Retype the whole listing that follows, line for line.
*** Supplied entries
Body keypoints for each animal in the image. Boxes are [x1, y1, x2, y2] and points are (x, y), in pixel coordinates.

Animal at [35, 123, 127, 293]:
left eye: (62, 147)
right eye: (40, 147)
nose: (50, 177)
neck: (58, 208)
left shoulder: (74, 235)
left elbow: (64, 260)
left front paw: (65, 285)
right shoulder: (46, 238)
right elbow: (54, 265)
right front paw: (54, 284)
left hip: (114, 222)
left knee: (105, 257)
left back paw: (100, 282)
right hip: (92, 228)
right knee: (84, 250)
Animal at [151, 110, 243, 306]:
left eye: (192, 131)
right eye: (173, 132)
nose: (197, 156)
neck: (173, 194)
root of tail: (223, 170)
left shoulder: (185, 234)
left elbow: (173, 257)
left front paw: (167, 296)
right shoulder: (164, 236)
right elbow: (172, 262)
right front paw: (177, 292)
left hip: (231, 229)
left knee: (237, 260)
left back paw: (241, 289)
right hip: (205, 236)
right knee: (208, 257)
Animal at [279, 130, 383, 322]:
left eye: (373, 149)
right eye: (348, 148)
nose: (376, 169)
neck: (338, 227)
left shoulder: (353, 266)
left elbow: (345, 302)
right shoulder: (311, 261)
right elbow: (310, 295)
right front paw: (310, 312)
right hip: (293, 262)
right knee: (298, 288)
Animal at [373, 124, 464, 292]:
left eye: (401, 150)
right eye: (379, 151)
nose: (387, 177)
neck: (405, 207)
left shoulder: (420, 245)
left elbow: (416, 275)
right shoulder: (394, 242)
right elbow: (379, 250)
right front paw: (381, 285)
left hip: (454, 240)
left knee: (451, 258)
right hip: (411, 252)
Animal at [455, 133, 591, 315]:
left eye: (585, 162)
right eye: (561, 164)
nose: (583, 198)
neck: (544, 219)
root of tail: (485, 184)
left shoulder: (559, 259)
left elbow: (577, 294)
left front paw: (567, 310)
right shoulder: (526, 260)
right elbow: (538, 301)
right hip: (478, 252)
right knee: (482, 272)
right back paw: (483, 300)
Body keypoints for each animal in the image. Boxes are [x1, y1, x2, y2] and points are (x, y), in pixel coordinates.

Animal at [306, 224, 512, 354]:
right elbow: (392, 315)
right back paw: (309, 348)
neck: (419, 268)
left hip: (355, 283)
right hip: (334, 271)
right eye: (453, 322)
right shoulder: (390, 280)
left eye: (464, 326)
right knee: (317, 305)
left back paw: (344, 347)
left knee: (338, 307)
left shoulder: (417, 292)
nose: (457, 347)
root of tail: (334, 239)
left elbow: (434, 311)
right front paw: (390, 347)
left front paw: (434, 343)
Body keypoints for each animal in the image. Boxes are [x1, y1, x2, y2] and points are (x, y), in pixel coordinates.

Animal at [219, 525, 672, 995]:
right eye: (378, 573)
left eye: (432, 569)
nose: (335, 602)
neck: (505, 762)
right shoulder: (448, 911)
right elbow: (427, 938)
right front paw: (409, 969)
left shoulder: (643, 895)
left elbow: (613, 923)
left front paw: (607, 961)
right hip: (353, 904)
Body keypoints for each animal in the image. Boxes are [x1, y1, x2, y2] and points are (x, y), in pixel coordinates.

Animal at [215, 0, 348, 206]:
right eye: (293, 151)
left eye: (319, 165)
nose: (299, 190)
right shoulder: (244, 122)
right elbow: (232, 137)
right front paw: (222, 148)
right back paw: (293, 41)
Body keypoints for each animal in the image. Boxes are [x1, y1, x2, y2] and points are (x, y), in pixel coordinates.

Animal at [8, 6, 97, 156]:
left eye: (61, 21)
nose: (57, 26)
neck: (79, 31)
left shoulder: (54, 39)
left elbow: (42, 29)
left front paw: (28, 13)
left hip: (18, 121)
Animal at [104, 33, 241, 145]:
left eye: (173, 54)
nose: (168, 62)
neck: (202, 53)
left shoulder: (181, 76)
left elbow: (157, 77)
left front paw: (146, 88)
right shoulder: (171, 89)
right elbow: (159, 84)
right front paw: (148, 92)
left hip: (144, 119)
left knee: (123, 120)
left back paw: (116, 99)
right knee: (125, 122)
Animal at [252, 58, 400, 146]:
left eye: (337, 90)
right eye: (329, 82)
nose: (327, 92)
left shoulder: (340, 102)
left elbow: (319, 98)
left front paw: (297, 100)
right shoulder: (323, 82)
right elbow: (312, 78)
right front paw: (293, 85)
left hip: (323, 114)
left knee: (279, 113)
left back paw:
******
# Answer section:
Body keypoints for each animal in the image. Boxes are [x1, y1, x2, y2] and points are (x, y), in pixel coordinates.

Animal at [35, 123, 127, 293]:
left eye: (62, 147)
right eye: (40, 147)
nose: (50, 177)
neck: (58, 208)
left shoulder: (74, 235)
left elbow: (64, 260)
left front paw: (65, 285)
right shoulder: (46, 238)
right elbow: (54, 265)
right front paw: (54, 284)
left hip: (114, 222)
left knee: (105, 257)
left back paw: (100, 282)
right hip: (92, 228)
right knee: (84, 250)
Animal at [151, 110, 243, 306]:
left eye: (192, 131)
right eye: (173, 132)
nose: (197, 156)
neck: (173, 194)
root of tail: (223, 170)
left shoulder: (185, 234)
left elbow: (173, 257)
left front paw: (167, 296)
right shoulder: (164, 236)
right elbow: (172, 262)
right front paw: (177, 292)
left hip: (231, 229)
left knee: (237, 260)
left back paw: (241, 289)
right hip: (205, 236)
right knee: (208, 257)
Animal at [279, 130, 383, 322]:
left eye: (373, 149)
right eye: (348, 148)
nose: (376, 169)
neck: (338, 227)
left shoulder: (353, 266)
left elbow: (345, 302)
right shoulder: (311, 261)
right elbow: (310, 295)
right front paw: (310, 312)
right hip: (293, 262)
right knee: (298, 288)
Animal at [373, 124, 464, 292]:
left eye: (401, 150)
right eye: (379, 151)
nose: (387, 177)
neck: (405, 207)
left shoulder: (420, 245)
left elbow: (416, 275)
right shoulder: (394, 242)
right elbow: (379, 250)
right front paw: (381, 285)
left hip: (454, 240)
left knee: (451, 258)
right hip: (411, 252)
Animal at [455, 133, 591, 315]:
left eye: (585, 162)
right eye: (561, 164)
nose: (583, 198)
neck: (544, 219)
root of tail: (485, 184)
left shoulder: (559, 259)
left elbow: (577, 294)
left front paw: (567, 310)
right shoulder: (526, 260)
right elbow: (538, 301)
right hip: (478, 252)
right knee: (482, 272)
right back paw: (483, 300)
Body keypoints for each animal in the image. Boxes are [x1, y1, x2, y2] and points are (x, y), in pixel coordinates.

Animal at [306, 224, 512, 354]:
right elbow: (392, 315)
right back paw: (309, 348)
neck: (419, 268)
left hip: (355, 283)
right hip: (334, 271)
right eye: (453, 322)
right shoulder: (390, 280)
left eye: (464, 326)
right knee: (317, 305)
left back paw: (344, 347)
left knee: (338, 307)
left shoulder: (417, 292)
nose: (457, 347)
root of tail: (334, 239)
left elbow: (434, 311)
right front paw: (390, 347)
left front paw: (434, 343)
Body keypoints for each animal in the image. Boxes are [x1, y1, x2, y2] and points are (x, y), in pixel coordinates.

Animal at [219, 525, 672, 995]:
right eye: (378, 573)
left eye: (432, 569)
nose: (335, 602)
neck: (505, 762)
right shoulder: (448, 911)
right elbow: (427, 938)
right front paw: (409, 969)
left shoulder: (643, 895)
left elbow: (613, 923)
left front paw: (607, 961)
right hip: (353, 904)
Body keypoints for each animal in the image. Boxes are [x1, y1, x2, y2] and points are (x, y), in pixel coordinates.

Animal at [215, 0, 348, 206]:
right eye: (293, 151)
left eye: (319, 165)
nose: (299, 190)
right shoulder: (244, 122)
right elbow: (232, 137)
right front paw: (222, 148)
right back paw: (293, 41)
Body keypoints for each animal in the image. Boxes are [x1, y1, x2, y2] and points are (x, y), in pixel coordinates.

Animal at [8, 6, 97, 156]:
left eye: (61, 21)
nose: (57, 26)
neck: (79, 31)
left shoulder: (54, 39)
left elbow: (42, 29)
left front paw: (28, 13)
left hip: (18, 121)
Animal at [104, 33, 241, 145]:
left eye: (173, 54)
nose: (168, 62)
neck: (202, 53)
left shoulder: (181, 76)
left elbow: (157, 77)
left front paw: (146, 88)
right shoulder: (171, 89)
right elbow: (159, 84)
right front paw: (148, 92)
left hip: (144, 119)
left knee: (123, 120)
left back paw: (116, 99)
right knee: (125, 122)
Animal at [252, 58, 400, 146]:
left eye: (337, 90)
right eye: (329, 82)
nose: (327, 92)
left shoulder: (340, 102)
left elbow: (319, 98)
left front paw: (297, 100)
right shoulder: (323, 82)
right elbow: (312, 78)
right front paw: (293, 85)
left hip: (323, 114)
left knee: (279, 113)
left back paw:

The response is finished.